INSTRUCTIONS TO FOLLOW | Your task is to copy the stretch of lines in the records below that begins with the line containing "right hip: (298, 391)" and ends with the line containing "right back paw: (441, 482)", exactly as written, with nothing added.

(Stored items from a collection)

◆ ◆ ◆ ◆ ◆ ◆ ◆

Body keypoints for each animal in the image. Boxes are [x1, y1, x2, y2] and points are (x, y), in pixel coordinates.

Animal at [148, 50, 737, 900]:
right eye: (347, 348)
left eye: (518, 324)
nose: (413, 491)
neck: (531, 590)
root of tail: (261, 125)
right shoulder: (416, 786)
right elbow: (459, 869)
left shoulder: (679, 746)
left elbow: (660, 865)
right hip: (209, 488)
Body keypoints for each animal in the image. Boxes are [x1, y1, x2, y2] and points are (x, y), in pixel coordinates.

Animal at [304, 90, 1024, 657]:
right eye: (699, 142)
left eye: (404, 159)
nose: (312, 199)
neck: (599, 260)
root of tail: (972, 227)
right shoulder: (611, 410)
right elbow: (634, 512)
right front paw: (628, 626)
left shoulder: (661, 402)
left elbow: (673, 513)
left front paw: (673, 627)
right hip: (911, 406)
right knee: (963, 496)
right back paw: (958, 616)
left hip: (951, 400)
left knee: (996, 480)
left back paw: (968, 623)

◆ ◆ ◆ ◆ ◆ ◆ ◆

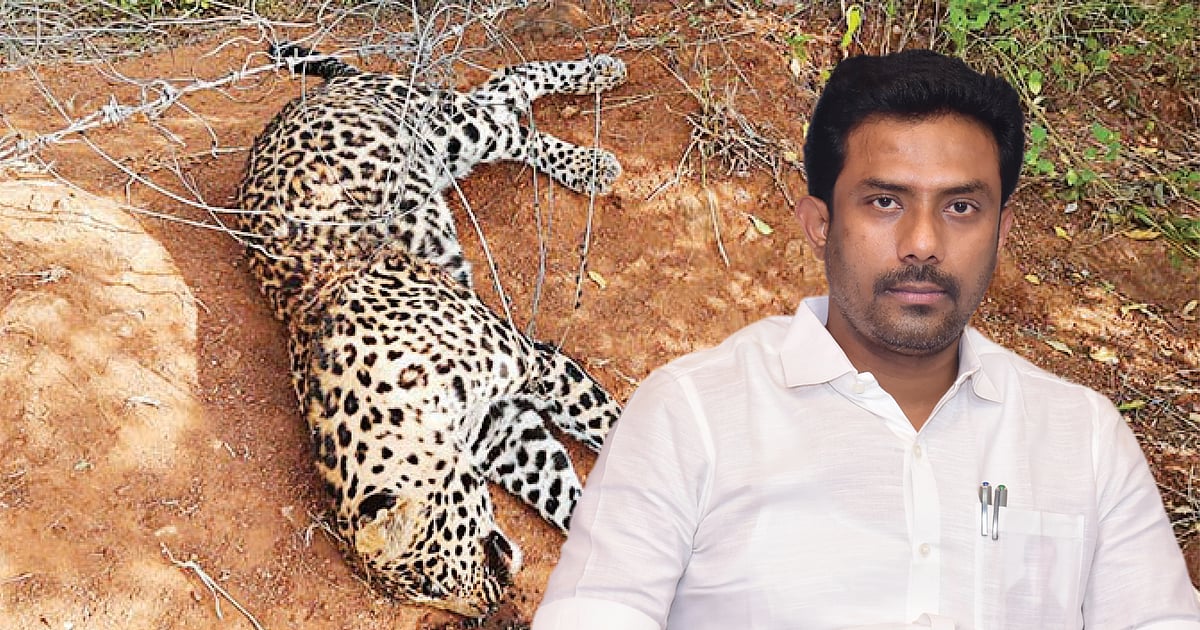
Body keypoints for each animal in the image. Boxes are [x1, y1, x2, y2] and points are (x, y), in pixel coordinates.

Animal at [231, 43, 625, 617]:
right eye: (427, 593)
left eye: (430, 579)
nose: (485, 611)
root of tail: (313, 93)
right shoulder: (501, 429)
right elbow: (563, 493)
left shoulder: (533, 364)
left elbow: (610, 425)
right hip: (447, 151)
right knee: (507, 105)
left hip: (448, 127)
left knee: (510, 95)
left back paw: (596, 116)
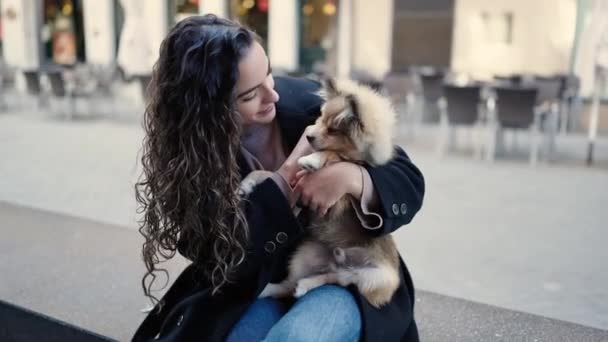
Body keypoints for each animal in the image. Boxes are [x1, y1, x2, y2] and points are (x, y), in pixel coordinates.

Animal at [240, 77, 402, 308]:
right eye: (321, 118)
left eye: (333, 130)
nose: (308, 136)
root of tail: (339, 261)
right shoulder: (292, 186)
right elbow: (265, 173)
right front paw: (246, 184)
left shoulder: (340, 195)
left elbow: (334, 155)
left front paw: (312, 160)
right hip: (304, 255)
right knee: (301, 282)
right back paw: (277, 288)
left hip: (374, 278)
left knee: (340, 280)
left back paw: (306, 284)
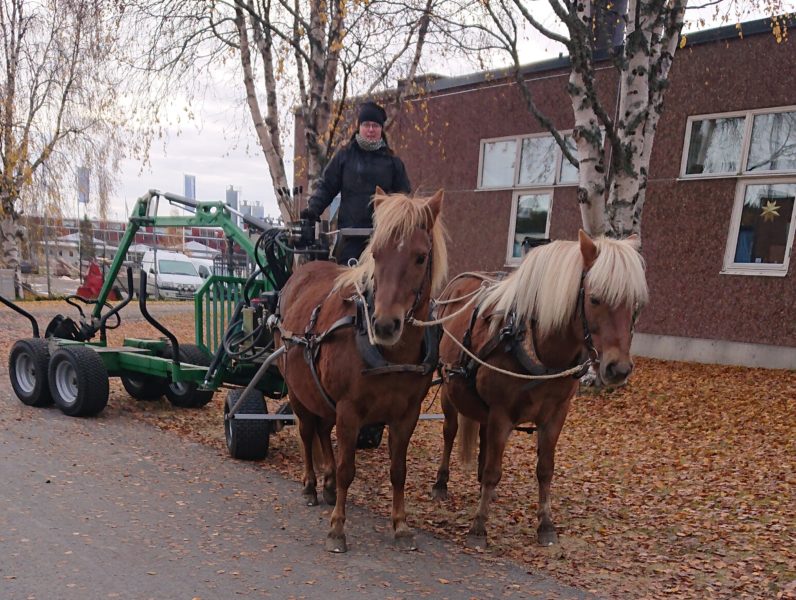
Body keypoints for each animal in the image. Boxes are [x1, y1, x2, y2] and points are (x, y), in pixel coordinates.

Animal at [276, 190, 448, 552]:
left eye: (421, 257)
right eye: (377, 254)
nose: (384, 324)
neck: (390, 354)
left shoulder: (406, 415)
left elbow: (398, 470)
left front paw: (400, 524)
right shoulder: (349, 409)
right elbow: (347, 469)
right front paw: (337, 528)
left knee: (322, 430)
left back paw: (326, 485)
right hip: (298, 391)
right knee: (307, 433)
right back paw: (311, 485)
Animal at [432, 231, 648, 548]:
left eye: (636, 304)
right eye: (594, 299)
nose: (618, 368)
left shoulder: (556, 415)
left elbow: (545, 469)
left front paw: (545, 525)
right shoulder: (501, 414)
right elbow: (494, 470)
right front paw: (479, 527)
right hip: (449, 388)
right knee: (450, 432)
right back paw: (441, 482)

◆ ◆ ◆ ◆ ◆ ◆ ◆

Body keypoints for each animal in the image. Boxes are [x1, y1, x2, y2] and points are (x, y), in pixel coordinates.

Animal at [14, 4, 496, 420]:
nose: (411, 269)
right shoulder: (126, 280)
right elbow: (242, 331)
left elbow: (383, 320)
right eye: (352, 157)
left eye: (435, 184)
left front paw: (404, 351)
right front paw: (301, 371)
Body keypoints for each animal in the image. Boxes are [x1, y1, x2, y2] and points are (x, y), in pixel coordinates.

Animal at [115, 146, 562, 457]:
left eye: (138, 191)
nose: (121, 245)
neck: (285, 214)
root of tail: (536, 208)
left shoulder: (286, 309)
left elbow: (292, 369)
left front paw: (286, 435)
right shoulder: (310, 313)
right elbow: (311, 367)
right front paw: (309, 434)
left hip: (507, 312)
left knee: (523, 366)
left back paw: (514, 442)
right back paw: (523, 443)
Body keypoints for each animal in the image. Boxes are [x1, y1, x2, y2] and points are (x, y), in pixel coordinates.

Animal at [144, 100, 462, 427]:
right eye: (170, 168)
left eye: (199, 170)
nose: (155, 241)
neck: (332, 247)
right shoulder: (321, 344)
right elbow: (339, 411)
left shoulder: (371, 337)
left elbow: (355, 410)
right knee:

◆ ◆ ◆ ◆ ◆ ◆ ◆

RESULT OF THIS TASK |
right hip: (298, 391)
right knee: (307, 433)
right back paw: (311, 485)
Animal at [432, 231, 648, 548]:
left eye: (636, 304)
right eye: (594, 299)
nose: (618, 368)
left shoulder: (556, 415)
left elbow: (545, 469)
left front paw: (545, 525)
right shoulder: (501, 414)
right elbow: (494, 470)
right front paw: (479, 527)
right hip: (449, 388)
right knee: (450, 432)
right back paw: (441, 482)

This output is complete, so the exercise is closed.